### TASK TO COMPLETE
Of the lines in the data below, write out exactly those from the one holding "Rendered at 1500 by 1125 pixels." through the one holding "For every layout", both included.

### RECORDS SUPPLIED
☆ ☆ ☆ ☆
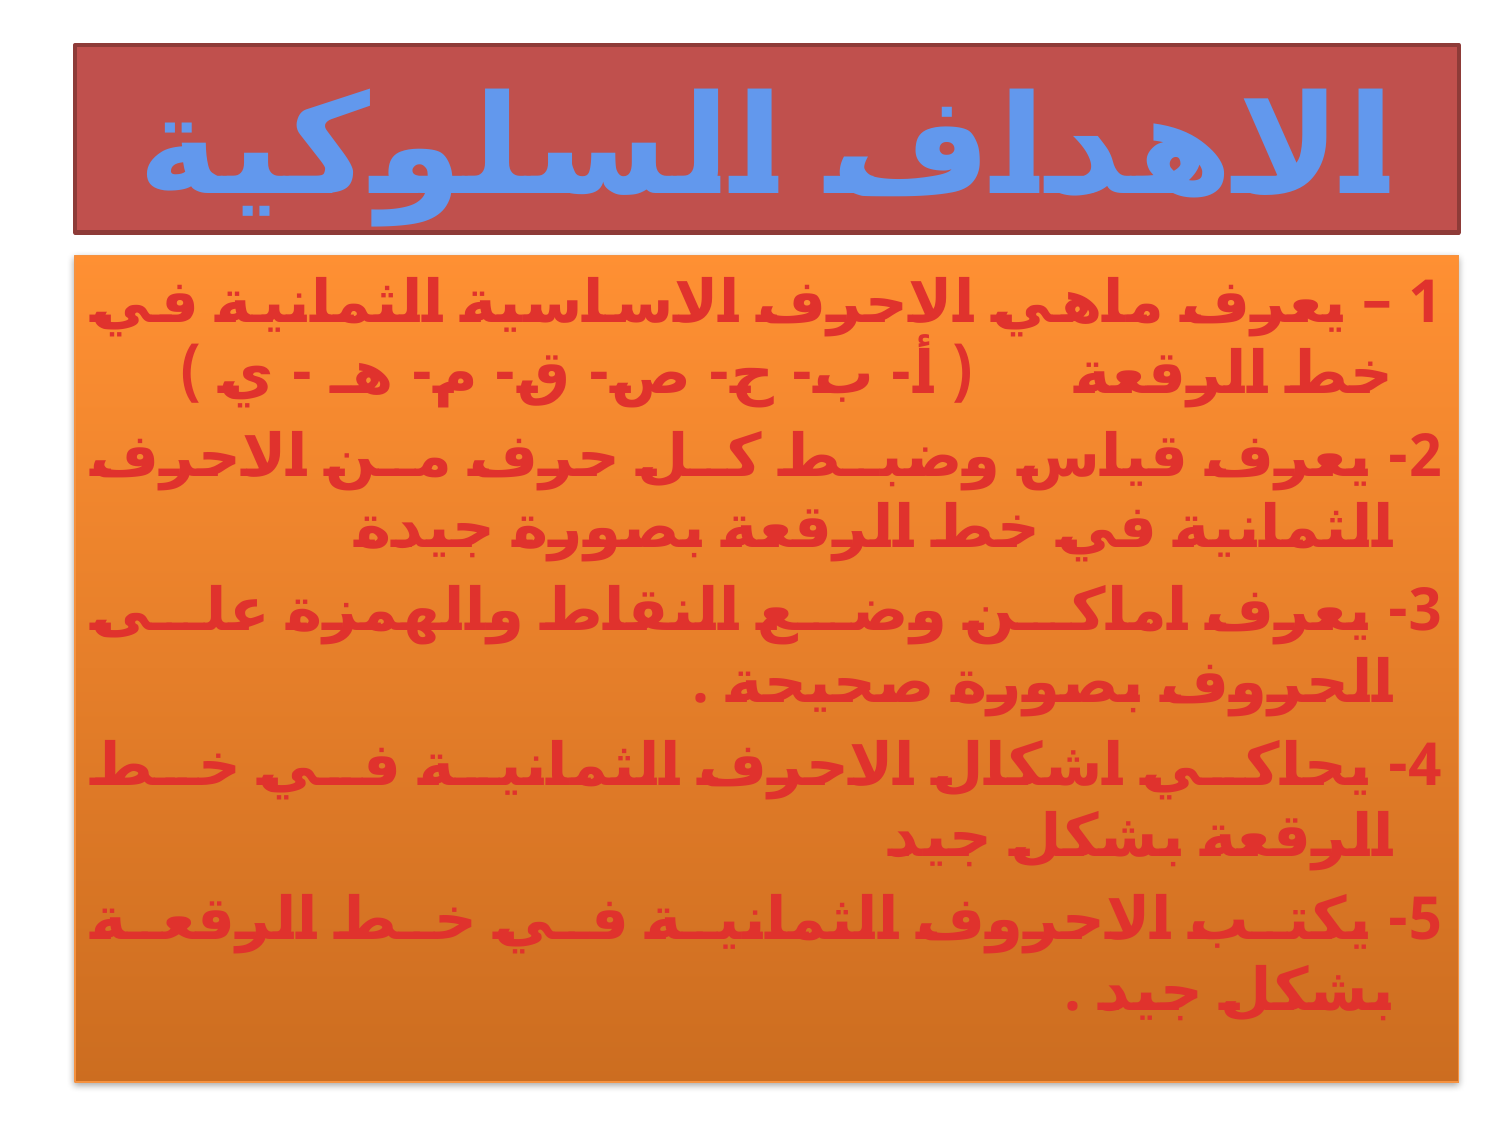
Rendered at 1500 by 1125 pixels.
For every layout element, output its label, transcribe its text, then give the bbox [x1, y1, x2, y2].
☆ ☆ ☆ ☆
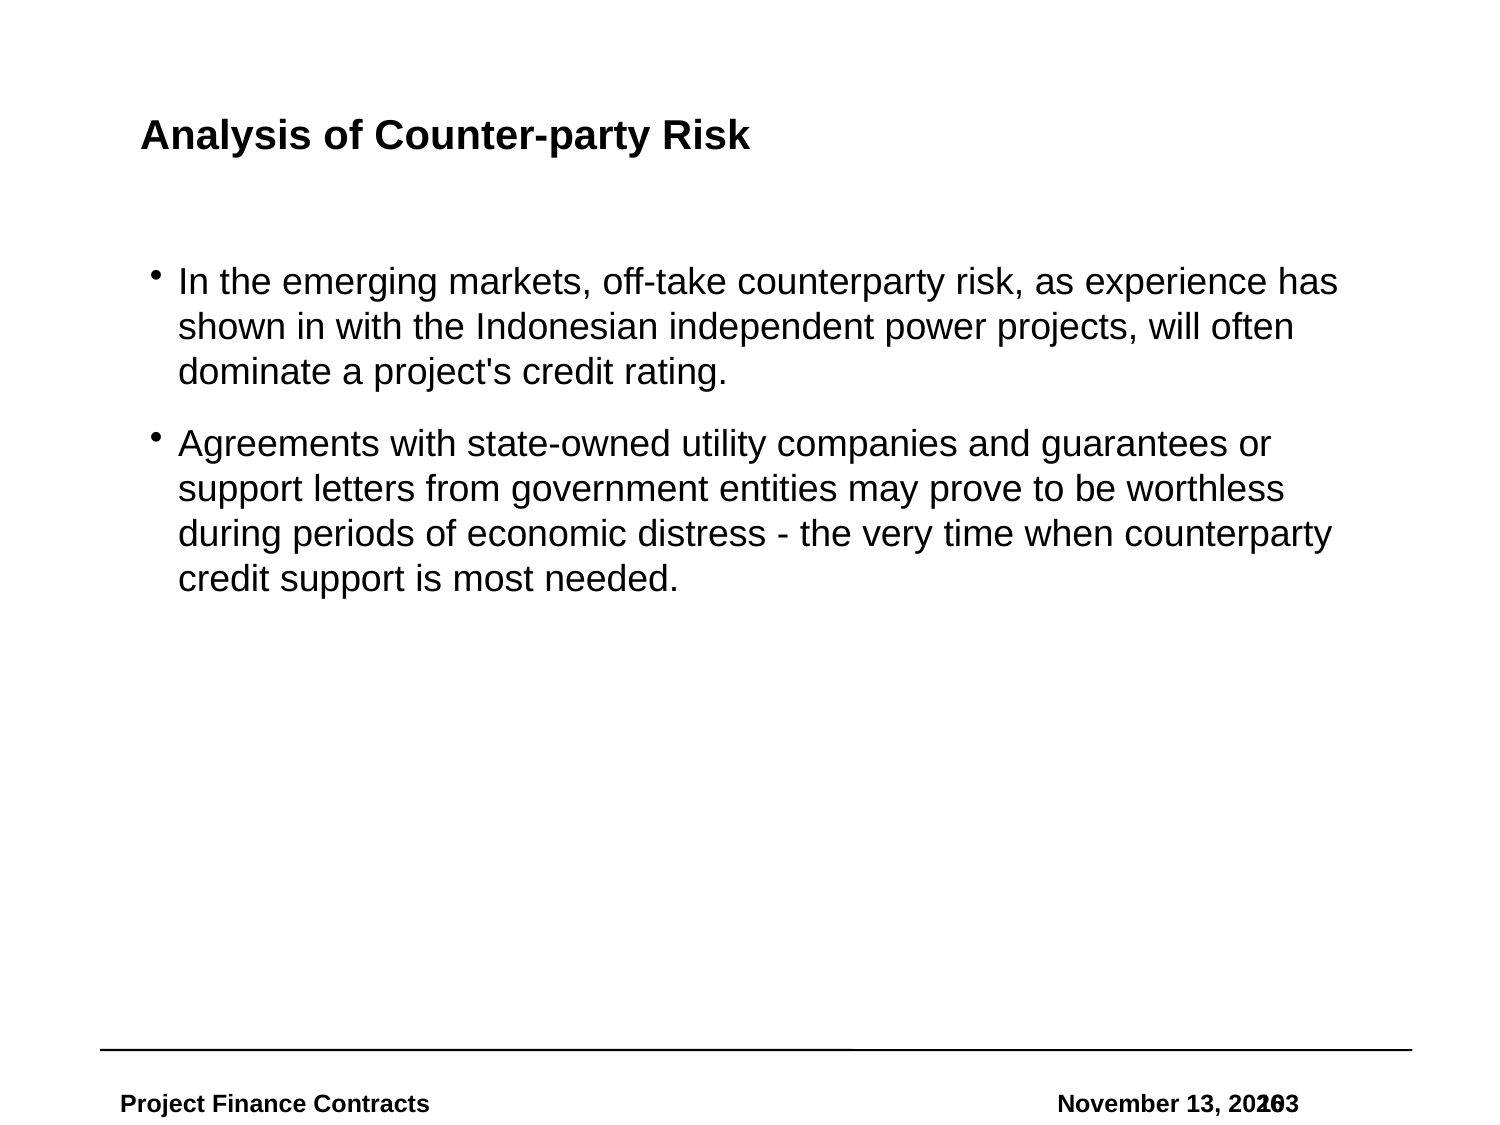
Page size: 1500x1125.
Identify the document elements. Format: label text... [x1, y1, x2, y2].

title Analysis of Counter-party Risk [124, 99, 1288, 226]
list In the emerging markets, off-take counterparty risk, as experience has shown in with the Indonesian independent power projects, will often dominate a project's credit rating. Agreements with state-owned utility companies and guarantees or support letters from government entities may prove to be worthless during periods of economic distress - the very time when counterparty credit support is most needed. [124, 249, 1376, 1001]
☆ ☆ ☆ ☆
### RESULT
Rendered at 1500 by 1125 pixels.
For every layout element, output its label, transcribe its text, then give the bbox [x1, y1, x2, y2].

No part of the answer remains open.